The state is continuously working on new ways to shrink spaces for protest and discourage organized protests through various new tactics established to infiltrate and co-opt the planned activities of the day. After the first few arrests in the CBD, it was reported that plain clothes police officers were marching side by side with the protestors, and using this opportunity to identify targets for arrest and alerting the arresting officers on who to arrest and how to identify them. The internet has become an essential tool for communication and organizing. During the march, therefore, protestors would share vital information via social media platforms - the state agents would follow the messaging via replies on twitter, facebook and instagram and be fully informed on how, when and where to infiltrate the planned activities. In addition, the first thing the officers would do would be to confiscate the arrested protestors’ cell phones. In an article by data protection expert and researcher, Tess Wandia, she notes: ‘It is not only [by] using tear gas and batons that the state muzzles and limits freedom of expression, but also when it limits our means to communicate. State machinery understands the power of the internet, and is rapidly evolving and adapting.’

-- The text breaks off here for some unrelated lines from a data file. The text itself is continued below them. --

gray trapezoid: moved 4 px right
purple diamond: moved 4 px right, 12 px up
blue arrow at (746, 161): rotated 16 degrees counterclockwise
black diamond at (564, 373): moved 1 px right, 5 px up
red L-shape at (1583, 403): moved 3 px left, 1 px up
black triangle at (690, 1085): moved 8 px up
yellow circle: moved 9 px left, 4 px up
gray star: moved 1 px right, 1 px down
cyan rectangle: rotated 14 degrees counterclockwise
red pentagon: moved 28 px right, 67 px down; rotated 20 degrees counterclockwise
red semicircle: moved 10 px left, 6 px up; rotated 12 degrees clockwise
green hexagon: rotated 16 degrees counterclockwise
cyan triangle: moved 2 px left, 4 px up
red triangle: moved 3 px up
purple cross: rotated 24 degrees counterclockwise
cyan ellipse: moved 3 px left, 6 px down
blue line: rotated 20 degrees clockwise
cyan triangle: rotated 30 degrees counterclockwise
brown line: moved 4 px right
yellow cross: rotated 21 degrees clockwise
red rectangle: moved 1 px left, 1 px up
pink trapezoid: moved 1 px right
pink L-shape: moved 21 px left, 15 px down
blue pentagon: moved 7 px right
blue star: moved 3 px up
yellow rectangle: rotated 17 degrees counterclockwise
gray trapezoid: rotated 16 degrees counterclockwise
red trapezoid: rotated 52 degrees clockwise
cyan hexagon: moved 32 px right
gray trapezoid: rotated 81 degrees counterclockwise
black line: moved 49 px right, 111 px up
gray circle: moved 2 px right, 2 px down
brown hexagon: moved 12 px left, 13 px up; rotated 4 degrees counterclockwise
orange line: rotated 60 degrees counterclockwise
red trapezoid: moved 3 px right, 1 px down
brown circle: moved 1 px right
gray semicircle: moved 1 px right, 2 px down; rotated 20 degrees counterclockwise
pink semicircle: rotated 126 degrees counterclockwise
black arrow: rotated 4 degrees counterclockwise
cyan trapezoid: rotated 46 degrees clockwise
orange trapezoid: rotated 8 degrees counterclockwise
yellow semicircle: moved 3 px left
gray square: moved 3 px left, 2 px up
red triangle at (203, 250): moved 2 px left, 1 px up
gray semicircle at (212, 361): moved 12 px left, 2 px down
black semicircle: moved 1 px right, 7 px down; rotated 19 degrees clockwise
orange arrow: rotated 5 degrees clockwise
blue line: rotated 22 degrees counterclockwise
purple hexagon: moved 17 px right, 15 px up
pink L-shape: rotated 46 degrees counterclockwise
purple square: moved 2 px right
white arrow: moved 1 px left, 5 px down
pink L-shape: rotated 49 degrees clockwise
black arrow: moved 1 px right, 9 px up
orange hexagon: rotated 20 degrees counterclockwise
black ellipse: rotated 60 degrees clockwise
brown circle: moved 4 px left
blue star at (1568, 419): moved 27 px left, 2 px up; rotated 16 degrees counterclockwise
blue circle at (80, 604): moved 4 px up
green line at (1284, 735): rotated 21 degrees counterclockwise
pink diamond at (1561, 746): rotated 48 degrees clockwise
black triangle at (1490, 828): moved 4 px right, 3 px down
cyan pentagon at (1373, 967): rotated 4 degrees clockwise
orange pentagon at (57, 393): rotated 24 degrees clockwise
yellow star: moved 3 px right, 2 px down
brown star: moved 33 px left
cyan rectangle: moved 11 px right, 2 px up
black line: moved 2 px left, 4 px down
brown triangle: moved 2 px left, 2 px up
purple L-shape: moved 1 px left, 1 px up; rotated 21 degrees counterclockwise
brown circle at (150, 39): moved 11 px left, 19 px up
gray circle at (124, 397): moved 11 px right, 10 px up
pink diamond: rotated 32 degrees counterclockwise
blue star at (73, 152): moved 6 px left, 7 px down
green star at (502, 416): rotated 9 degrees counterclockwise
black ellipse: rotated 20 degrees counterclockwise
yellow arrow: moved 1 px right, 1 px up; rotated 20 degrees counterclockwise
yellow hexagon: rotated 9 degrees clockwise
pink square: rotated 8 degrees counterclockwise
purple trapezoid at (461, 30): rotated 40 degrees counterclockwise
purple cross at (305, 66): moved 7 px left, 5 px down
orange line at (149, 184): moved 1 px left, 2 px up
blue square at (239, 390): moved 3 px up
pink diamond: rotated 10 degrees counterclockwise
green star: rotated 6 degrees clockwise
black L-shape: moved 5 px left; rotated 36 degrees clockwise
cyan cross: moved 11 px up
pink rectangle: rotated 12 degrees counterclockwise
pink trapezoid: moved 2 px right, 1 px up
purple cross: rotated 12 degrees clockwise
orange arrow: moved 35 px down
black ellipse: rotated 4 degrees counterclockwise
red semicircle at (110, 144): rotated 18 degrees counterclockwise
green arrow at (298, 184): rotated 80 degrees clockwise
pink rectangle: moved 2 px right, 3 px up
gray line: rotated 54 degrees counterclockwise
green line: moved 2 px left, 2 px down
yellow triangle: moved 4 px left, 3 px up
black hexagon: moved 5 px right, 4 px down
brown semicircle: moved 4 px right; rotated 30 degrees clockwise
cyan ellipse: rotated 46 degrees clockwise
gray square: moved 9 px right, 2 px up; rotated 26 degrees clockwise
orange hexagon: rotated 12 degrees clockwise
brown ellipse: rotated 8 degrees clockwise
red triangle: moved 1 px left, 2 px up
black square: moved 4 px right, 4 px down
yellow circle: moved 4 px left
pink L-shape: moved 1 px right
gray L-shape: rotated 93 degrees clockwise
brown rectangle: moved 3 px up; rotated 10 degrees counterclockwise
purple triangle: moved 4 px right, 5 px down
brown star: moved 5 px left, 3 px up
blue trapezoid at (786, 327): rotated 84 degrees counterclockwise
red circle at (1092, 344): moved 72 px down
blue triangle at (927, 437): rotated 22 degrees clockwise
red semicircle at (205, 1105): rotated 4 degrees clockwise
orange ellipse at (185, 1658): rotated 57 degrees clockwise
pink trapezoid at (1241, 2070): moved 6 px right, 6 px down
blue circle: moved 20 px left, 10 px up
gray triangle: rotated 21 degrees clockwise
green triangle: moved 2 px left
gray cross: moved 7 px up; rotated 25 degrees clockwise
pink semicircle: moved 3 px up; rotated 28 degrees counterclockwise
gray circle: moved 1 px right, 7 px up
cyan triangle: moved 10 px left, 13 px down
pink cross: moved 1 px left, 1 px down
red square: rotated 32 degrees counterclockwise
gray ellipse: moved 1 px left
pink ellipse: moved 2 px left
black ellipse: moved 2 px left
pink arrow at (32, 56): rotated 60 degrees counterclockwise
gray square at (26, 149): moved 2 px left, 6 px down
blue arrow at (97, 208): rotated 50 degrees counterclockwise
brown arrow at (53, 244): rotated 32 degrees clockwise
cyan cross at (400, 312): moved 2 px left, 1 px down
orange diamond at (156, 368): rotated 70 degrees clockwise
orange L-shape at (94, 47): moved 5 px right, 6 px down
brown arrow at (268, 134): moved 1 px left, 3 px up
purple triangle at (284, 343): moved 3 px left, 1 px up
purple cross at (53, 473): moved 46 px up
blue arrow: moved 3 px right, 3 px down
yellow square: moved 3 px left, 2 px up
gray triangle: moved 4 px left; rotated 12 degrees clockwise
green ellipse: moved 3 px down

We should also acknowledge the need for follow-up activities after a protest. Protests are not a one-time event, they are living activities that continue to demand that their demands be met, there must be involvement by the public and a sort of continued push for accountability. Arundhati Roy explains that, ‘The Pandemic is a Portal’- picking up from this we must look at protest as a portal, for a protest to fully make an impact, we must ensure it is followed up with further activities to enhance impact and follow through with accountability.
This Saba Saba march in itself was historic, as it was as inclusive as it could be focusing on minority rights as the collective social justice advocates and parties continue pushing for the collective rights of every Kenyan. There was also a strong front for political education and agitation on why the protestors were marching. For many this was not just a protest, it was liberation and a chance to
learn and educate too. The pamphlets being passed around were created in both English and Kiswahili and a simple ‘Why we march’ manifesto clearly summed up the objective.